• _Trecho selecionado_:
━━━━━━━━━━━━━━━━

O lado perverso disso é que
passamos a enxergar sentimentos naturais como falhas de sistema. Tristeza? É
sinal de que você não está se cuidando. Raiva? Precisa “trabalhar melhor isso”.
Tédio? Você não soube “aproveitar o tempo”. Mas a verdade é que essas coisas
sempre estiveram aí e sempre tiveram função. O tédio abre espaço para criar
algo novo. A raiva te empurra a mudar quando a apatia não dá conta. O luto te
dá um mergulho doloroso, mas inevitável, naquilo que mais importa. Cortar tudo
isso em nome de uma serenidade artificial não é equilíbrio, é mutilação
emocional.
Eu aprendi isso na prática, não
em livro de autoajuda.

━━━━━━━━━━━━━━━━

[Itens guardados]
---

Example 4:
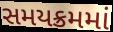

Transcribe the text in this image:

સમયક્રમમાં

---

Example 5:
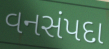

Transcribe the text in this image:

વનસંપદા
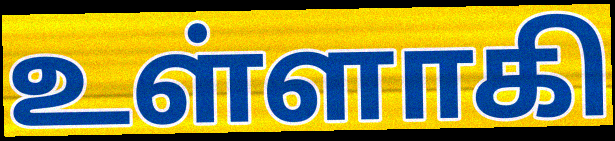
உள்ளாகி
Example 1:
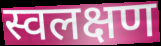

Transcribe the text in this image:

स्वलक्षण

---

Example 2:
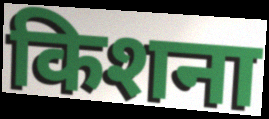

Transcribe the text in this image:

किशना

━━━━━━━━━━━━━━━━

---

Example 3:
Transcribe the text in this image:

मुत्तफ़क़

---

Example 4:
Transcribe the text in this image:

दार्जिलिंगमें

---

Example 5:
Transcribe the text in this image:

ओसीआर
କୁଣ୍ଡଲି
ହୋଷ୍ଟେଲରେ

━━━━━━━━━━━━━━━━

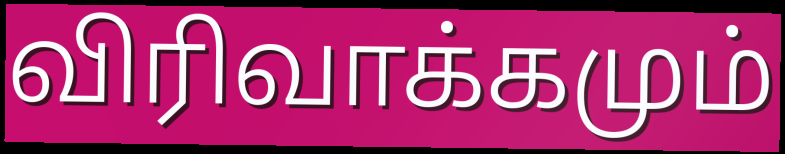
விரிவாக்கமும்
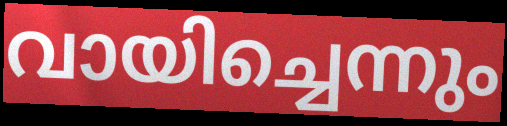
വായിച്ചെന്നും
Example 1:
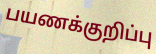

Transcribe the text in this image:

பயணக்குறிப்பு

━━━━━━━━━━━━━━━━

Extraia do trecho, sem nenhuma alteração, a passagem que começa em "O lado perverso" e termina em "livro de autoajuda.". Baseie-se apenas no trecho, sem recorrer a outras fontes.

O lado perverso disso é que
passamos a enxergar sentimentos naturais como falhas de sistema. Tristeza? É
sinal de que você não está se cuidando. Raiva? Precisa “trabalhar melhor isso”.
Tédio? Você não soube “aproveitar o tempo”. Mas a verdade é que essas coisas
sempre estiveram aí e sempre tiveram função. O tédio abre espaço para criar
algo novo. A raiva te empurra a mudar quando a apatia não dá conta. O luto te
dá um mergulho doloroso, mas inevitável, naquilo que mais importa. Cortar tudo
isso em nome de uma serenidade artificial não é equilíbrio, é mutilação
emocional.
Eu aprendi isso na prática, não
em livro de autoajuda.